Getting customers was made harder by the fact that the company had some tough competition.
“My biggest competition in the early days raised $30 million in venture funding. They were on the front cover of every magazine. They were offering a product as good as ours at a cheaper price. I was very frustrated.”
It was two years before Ryan and Scott took on their first employee, and when that moment came, the company still had very little money.
“I convinced one employee to work for $8,000 a year, and another to work for $20,000 a year. Bryce (Winkleman – regional sales lead for EMEA) was getting $12 per hour when he started.”
“The business was in the basement of my parents’ home. It was really hard hiring people. When they showed up they were surprised to see the company was in the basement of a house.”
Getting his brother Jared on board was among the hardest hiring feats.
"He was working for Google. It was a hard sell for us to get him on board. It took us seven years."
“It was weird when he joined as he is my older brother. He came from a Google style approach and I came from a start-up approach so it was hard meshing them.”
The company finally moved out of its basement location in 2006, when Scott decamped to Moldova for a six-month Fulbright fellowship to help set up a business school.
Ryan seized the opportunity to move out of the basement and into offices.
Crisis? What crisis?
While a huge percentage of companies struggled through the global economic downturn, the financial crisis was a period of growth for Qualtrics.
“Our market on the corporate side skyrocketed during the recession. We were adding 500 corporations a quarter during the recession.
“We now have over 6,000 enterprises as clients and most of them started with us after 2008.
Smith credits F.ounders and The Summit for introducing him to Dublin.
“I came to F.ounders and the Web Summit. That convinced me it was a good time come to Ireland. Dublin wasn’t on my mind as a business location until I came to those conferences.”
In September last year, the company opened its European headquarters in Dublin, announcing 150 jobs over three years. Over 50 people are already employed in the Dublin office.
“We did look at other cities in Europe. Our head of engineering is from the UK. My brother was aware of Dublin, though, from when he worked in Google, as he had colleagues based in Dublin.
“Dublin felt like Provo to us. There was more of a scrappy culture.”
The company now has more than 6,000 customers including half of the Fortune 100 and 99 of the top 100 business schools.
It also has more than 500 employees between Utah and Dublin, but Ryan wants more.
“I work myself out of a job about every three months. As we continue to hire good people, my role changes, as they take on some of my job.”
“A lot of companies just go through the motions but they can’t say what success looks like. We can’t be in this (Earsfort Terrace) office anymore. This isn’t success to us. We need more people and more offices in Dublin.”

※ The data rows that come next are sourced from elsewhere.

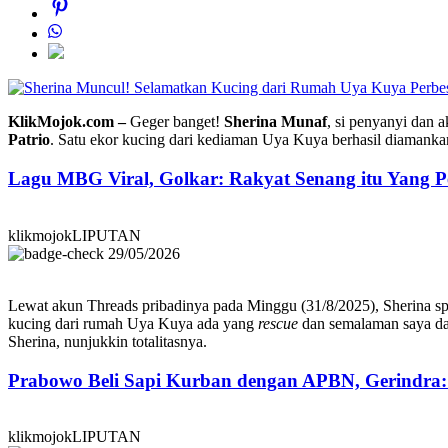
Perbe
KlikMojok.com –
Geger banget!
Sherina Munaf
, si penyanyi dan 
Patrio
. Satu ekor kucing dari kediaman Uya Kuya berhasil diamank
Lagu MBG Viral, Golkar: Rakyat Senang itu Yang P
klikmojokLIPUTAN
29/05/2026
Lewat akun Threads pribadinya pada Minggu (31/8/2025), Sherina spil
kucing dari rumah Uya Kuya ada yang
rescue
dan semalaman saya da
Sherina, nunjukkin totalitasnya.
Prabowo Beli Sapi Kurban dengan APBN, Gerindra
klikmojokLIPUTAN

His advice for aspiring entrepreneurs is: “nail it, then scale it”.
“A lot of start-ups are thinking about scaling before they’ve even figured out their product.”
As for his biggest competition from the early days?
“That company is now non-existent. We blew right by them and it’s a great feeling.
“It’s very rare to have a company that can grow and scale to one that will be around for a long time. We are growing like weeds and we are profitable.”